PS. Şimdi Milliyet'te filmle ilgili bir eleştiriye denk geldim. Bazı yerlerin altını çizerek aynen alıntılıyorum:

"Lezbiyen ve homoseksüel ilişkilerin normal karşılandığı, Annette Bening ve Julianne Moore'un başrölleri paylaştığı 'İki Kadın Bir Erkek' ilginç konusu ve sürpriz sonuyla acaba Oscar adaylığını hak ediyor mu?

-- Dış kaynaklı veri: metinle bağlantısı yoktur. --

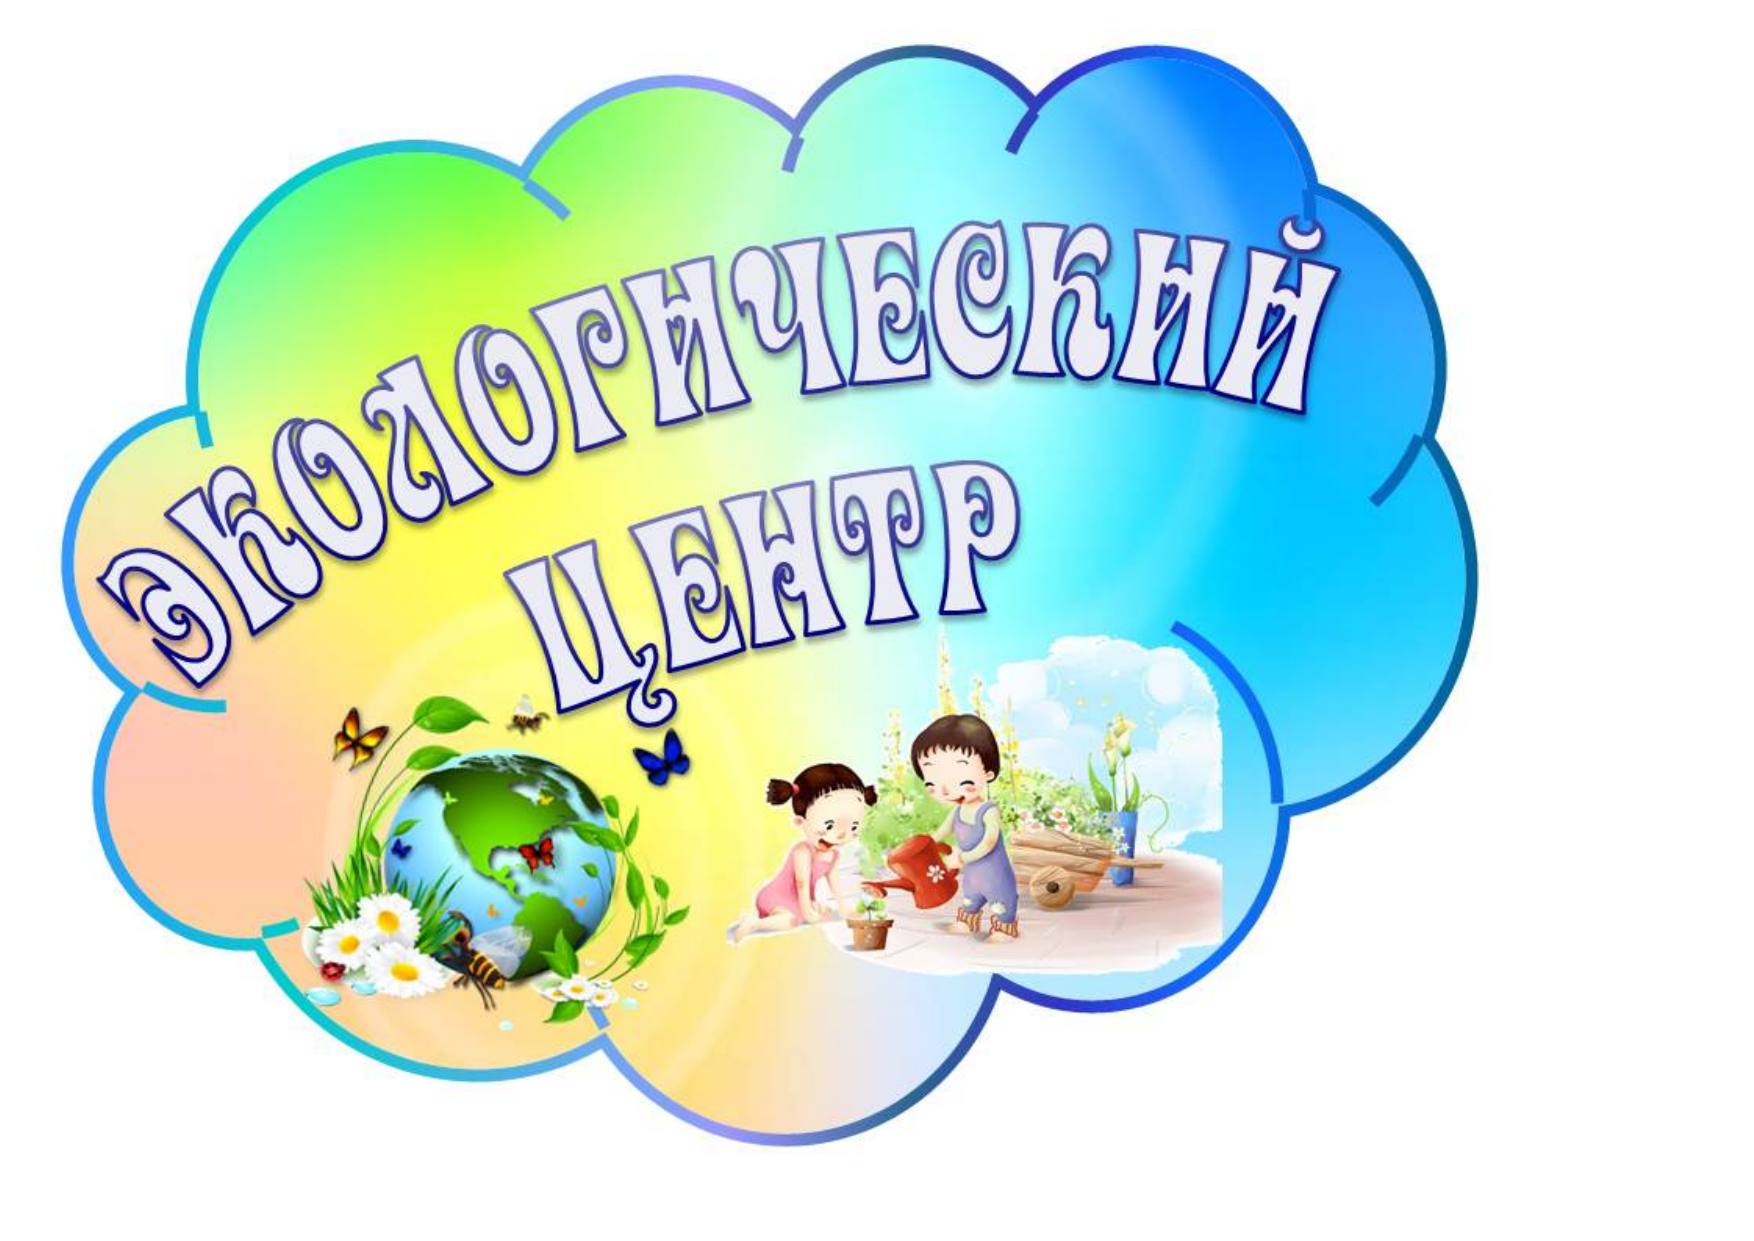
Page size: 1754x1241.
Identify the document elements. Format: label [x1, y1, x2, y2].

picture [14, 29, 1515, 1155]
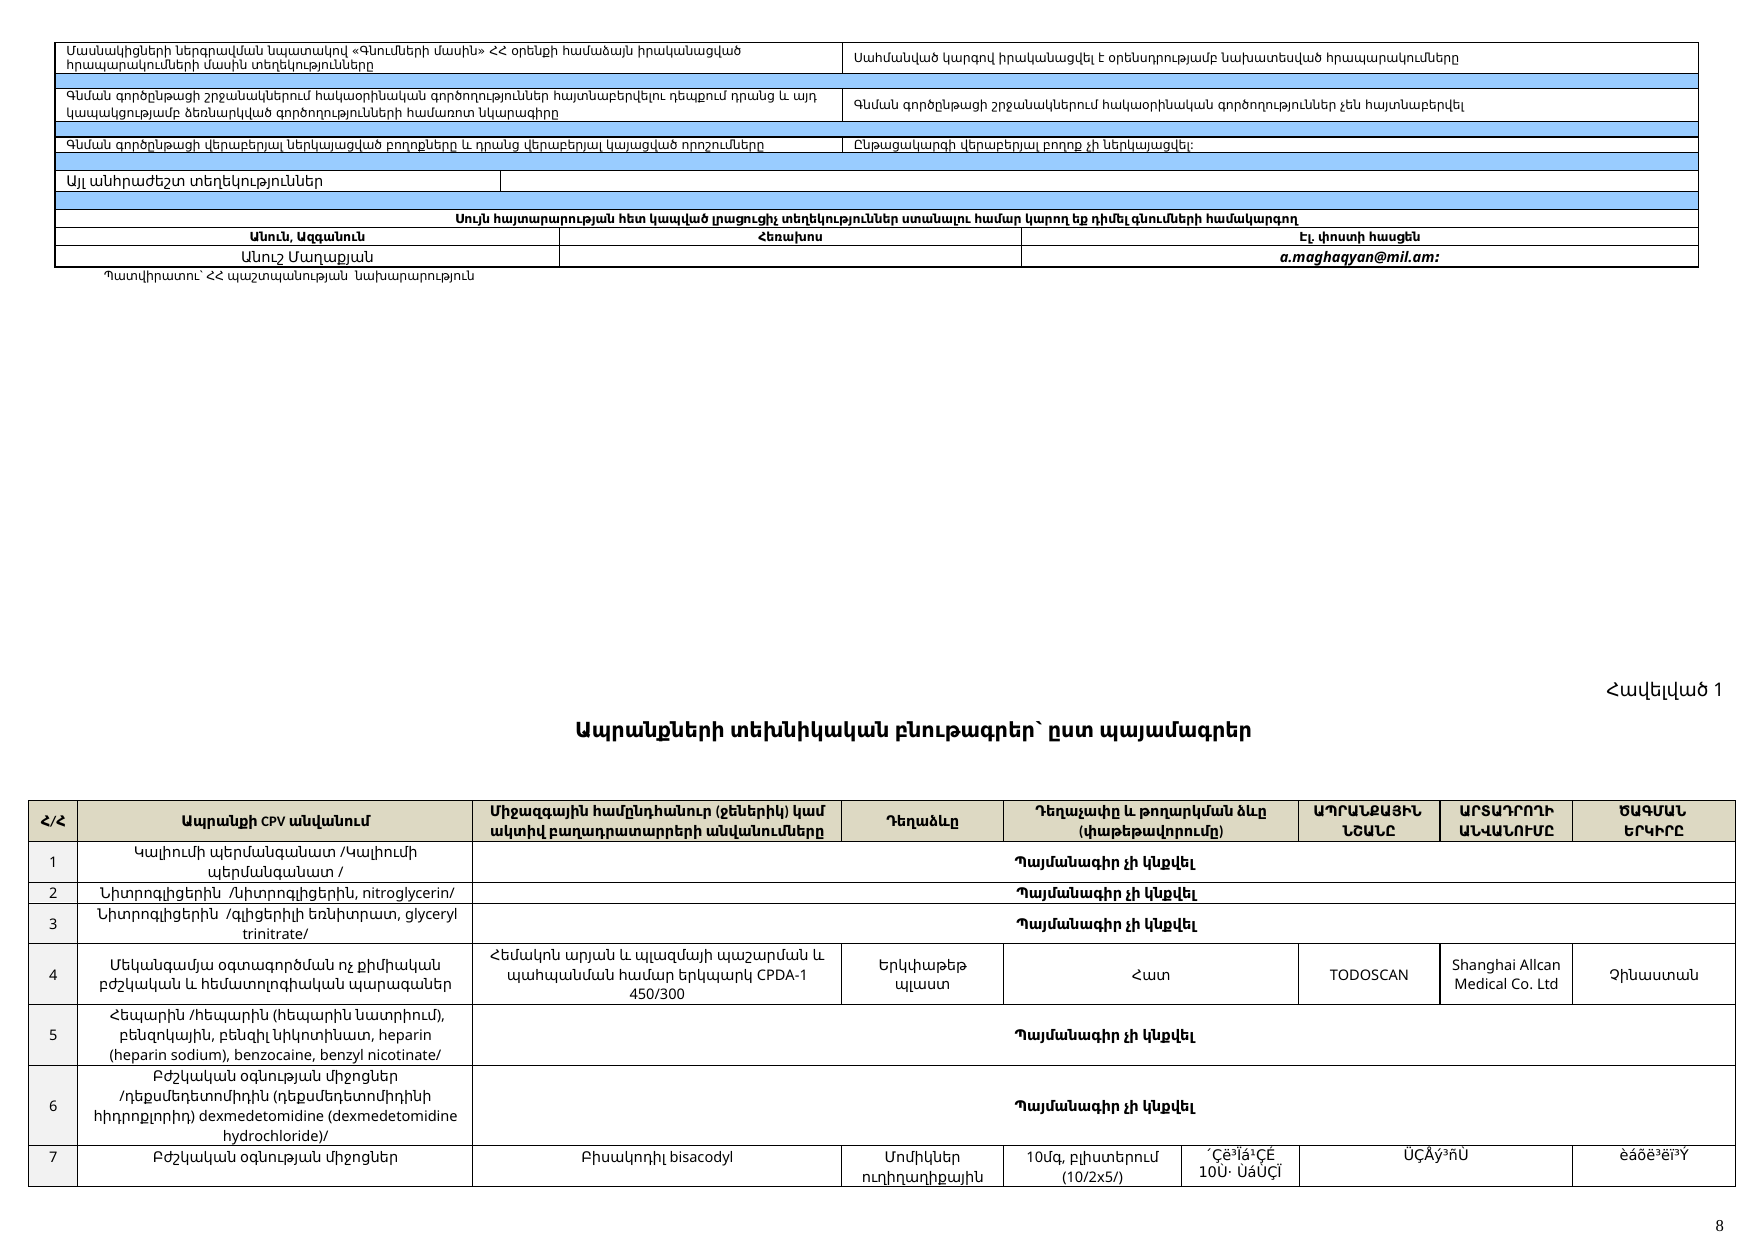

Sevgilinizle ya da kız arkadaşlarınızla filme gidecek olursanız, lezbiyen ve homoseksüel görüntülere hazır olun. Herkes bu görüntüleri kaldıramayabilir. Tamamıyla açık sahneler yer almıyor ancak görüntüleri aklınızdan birleştiriyorsunuz. Bu da bizim gibi seksi ayıp gören bir toplumda hoş karşılanmayabilir. Nitekim filmi izlerken bazı sahnelerde çok zorlandım. İki erkek birbirine bunu nasıl yapabilir diye düşündüm. Hem de kaslı kaslı yakışıklı adamlar."

İlk olarak neden bu filme sevgilimizle ya da arkadaşlarımızla değil de, sevilimizle ya da "kız" arkadaşlarımızla gidiyoruz? Erkek arkadaşlarımızla gidemez miyiz? İlginç bir kelime seçimi.

Ama asıl söylemek istediğim şey şu ki, Milliyet gibi ülkenin en büyük gazetelerinden birinde eşcinselliğin anormal olduğunu iddia eden, bariz homofobik bir insanın nasıl bu kadar açık açık böyle bir yazı yazabiliyor olduğuna gerçekten hayret ediyorum.

Öyle ki, Milliyet internet yayın yönetmenine bunun kabul edilemez bir durum olduğuna dair bir email attım az önce. Lütfen siz de Milliyet.com.tr'nin altındaki İletişim link'ine tıklayıp aynısını yapın. Yeterince insan şikayet ederse bu tür şeylerin gelecekte tekrarlanma olasılığı azalır.